(Records contained in a dataset)
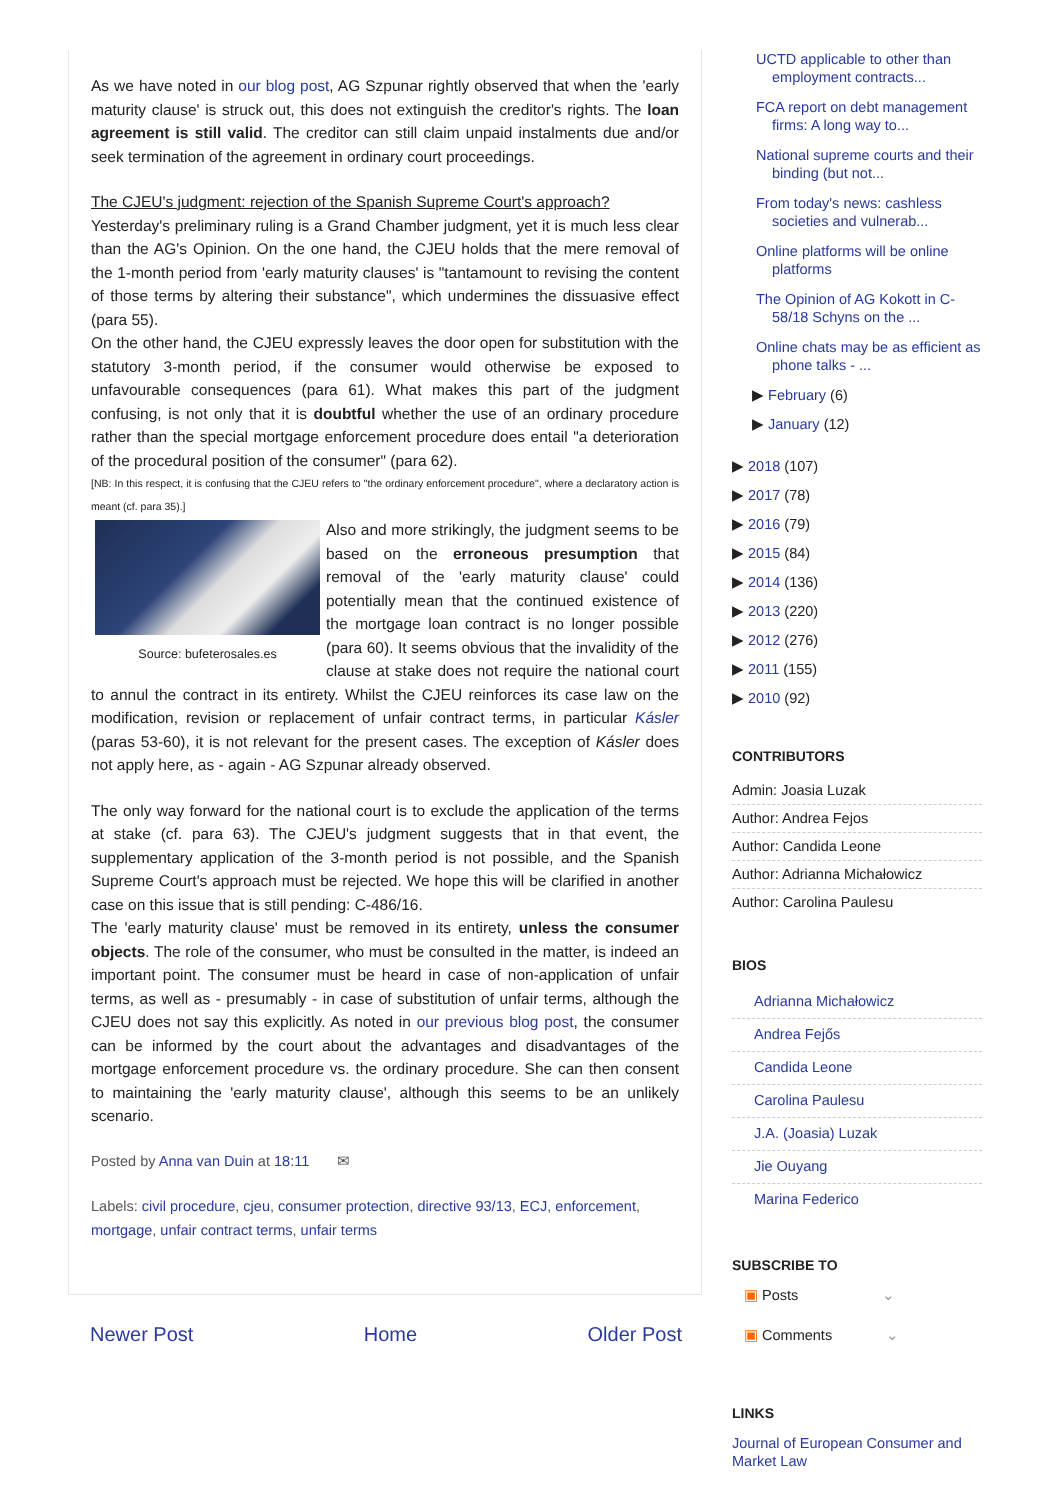As we have noted in our blog post, AG Szpunar rightly observed that when the 'early maturity clause' is struck out, this does not extinguish the creditor's rights. The loan agreement is still valid. The creditor can still claim unpaid instalments due and/or seek termination of the agreement in ordinary court proceedings.
The CJEU's judgment: rejection of the Spanish Supreme Court's approach?
Yesterday's preliminary ruling is a Grand Chamber judgment, yet it is much less clear than the AG's Opinion. On the one hand, the CJEU holds that the mere removal of the 1-month period from 'early maturity clauses' is "tantamount to revising the content of those terms by altering their substance", which undermines the dissuasive effect (para 55).
On the other hand, the CJEU expressly leaves the door open for substitution with the statutory 3-month period, if the consumer would otherwise be exposed to unfavourable consequences (para 61). What makes this part of the judgment confusing, is not only that it is doubtful whether the use of an ordinary procedure rather than the special mortgage enforcement procedure does entail "a deterioration of the procedural position of the consumer" (para 62).
[NB: In this respect, it is confusing that the CJEU refers to "the ordinary enforcement procedure", where a declaratory action is meant (cf. para 35).]
Source: bufeterosales.es Also and more strikingly, the judgment seems to be based on the erroneous presumption that removal of the 'early maturity clause' could potentially mean that the continued existence of the mortgage loan contract is no longer possible (para 60). It seems obvious that the invalidity of the clause at stake does not require the national court to annul the contract in its entirety. Whilst the CJEU reinforces its case law on the modification, revision or replacement of unfair contract terms, in particular Kásler (paras 53-60), it is not relevant for the present cases. The exception of Kásler does not apply here, as - again - AG Szpunar already observed.
The only way forward for the national court is to exclude the application of the terms at stake (cf. para 63). The CJEU's judgment suggests that in that event, the supplementary application of the 3-month period is not possible, and the Spanish Supreme Court's approach must be rejected. We hope this will be clarified in another case on this issue that is still pending: C-486/16.
The 'early maturity clause' must be removed in its entirety, unless the consumer objects. The role of the consumer, who must be consulted in the matter, is indeed an important point. The consumer must be heard in case of non-application of unfair terms, as well as - presumably - in case of substitution of unfair terms, although the CJEU does not say this explicitly. As noted in our previous blog post, the consumer can be informed by the court about the advantages and disadvantages of the mortgage enforcement procedure vs. the ordinary procedure. She can then consent to maintaining the 'early maturity clause', although this seems to be an unlikely scenario.
Posted by Anna van Duin at 18:11 ✉
Labels: civil procedure, cjeu, consumer protection, directive 93/13, ECJ, enforcement, mortgage, unfair contract terms, unfair terms
Newer Post Home Older Post
UCTD applicable to other than employment contracts...
FCA report on debt management firms: A long way to...
National supreme courts and their binding (but not...
From today's news: cashless societies and vulnerab...
Online platforms will be online platforms
The Opinion of AG Kokott in C-58/18 Schyns on the ...
Online chats may be as efficient as phone talks - ...
▶ February (6)
▶ January (12)
▶ 2018 (107)
▶ 2017 (78)
▶ 2016 (79)
▶ 2015 (84)
▶ 2014 (136)
▶ 2013 (220)
▶ 2012 (276)
▶ 2011 (155)
▶ 2010 (92)
CONTRIBUTORS
Admin: Joasia Luzak
Author: Andrea Fejos
Author: Candida Leone
Author: Adrianna Michałowicz
Author: Carolina Paulesu
BIOS
Adrianna Michałowicz
Andrea Fejős
Candida Leone
Carolina Paulesu
J.A. (Joasia) Luzak
Jie Ouyang
Marina Federico
SUBSCRIBE TO
▣ Posts ⌄
▣ Comments ⌄
LINKS
Journal of European Consumer and Market Law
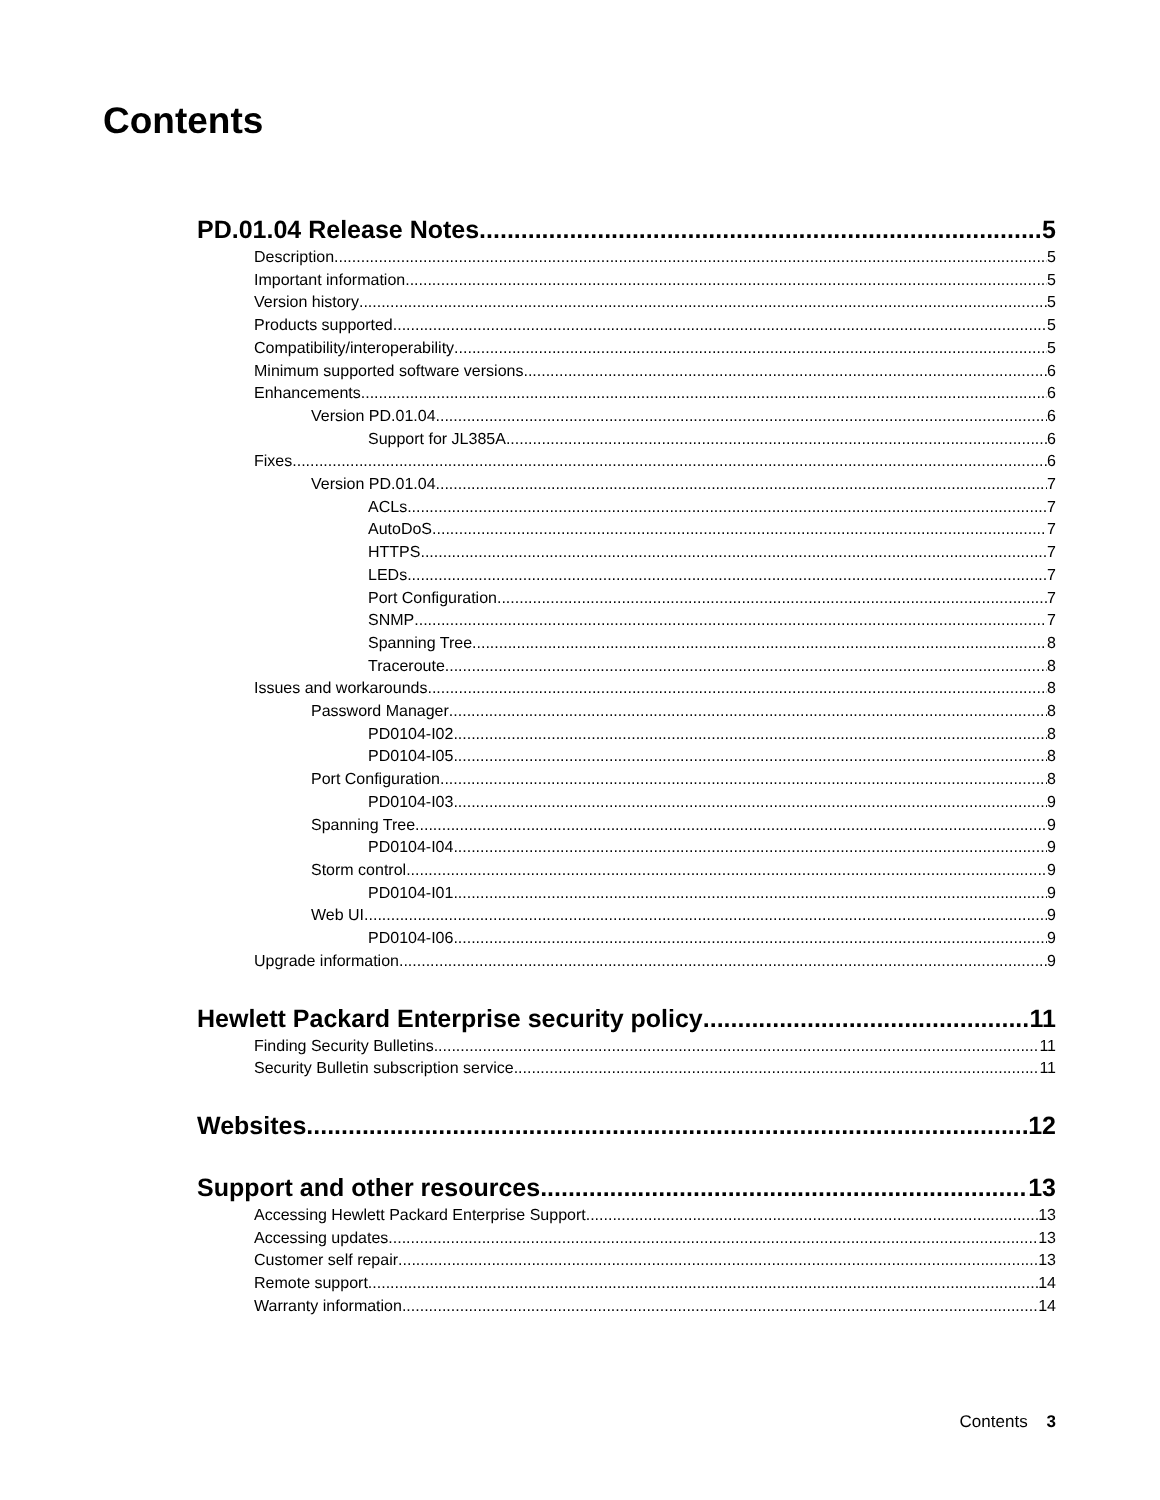Contents
PD.01.04 Release Notes 5
Description 5
Important information 5
Version history 5
Products supported 5
Compatibility/interoperability 5
Minimum supported software versions 6
Enhancements 6
Version PD.01.04 6
Support for JL385A 6
Fixes 6
Version PD.01.04 7
ACLs 7
AutoDoS 7
HTTPS 7
LEDs 7
Port Configuration 7
SNMP 7
Spanning Tree 8
Traceroute 8
Issues and workarounds 8
Password Manager 8
PD0104-I02 8
PD0104-I05 8
Port Configuration 8
PD0104-I03 9
Spanning Tree 9
PD0104-I04 9
Storm control 9
PD0104-I01 9
Web UI 9
PD0104-I06 9
Upgrade information 9
Hewlett Packard Enterprise security policy 11
Finding Security Bulletins 11
Security Bulletin subscription service 11
Websites 12
Support and other resources 13
Accessing Hewlett Packard Enterprise Support 13
Accessing updates 13
Customer self repair 13
Remote support 14
Warranty information 14
Contents 3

• _Required work_:
State how many lines of the records hold the string "stake", and nothing else.

• _Answer_:
2